Stored items:
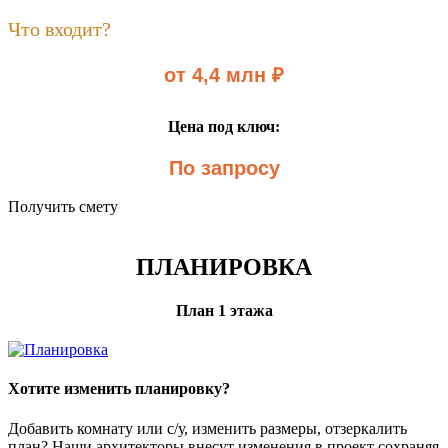
Что входит?
от 4,4 млн ₽
Цена под ключ:
По запросу
Получить смету
ПЛАНИРОВКА
План 1 этажа
Хотите изменить планировку?
Добавить комнату или с/у, изменить размеры, отзеркалить
план? Наши архитекторы внесут изменения в проект сохраняя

Exercise aim
Count up the lines in the records where the string "изменить" appears. Your reply is that number alone.

Task result
2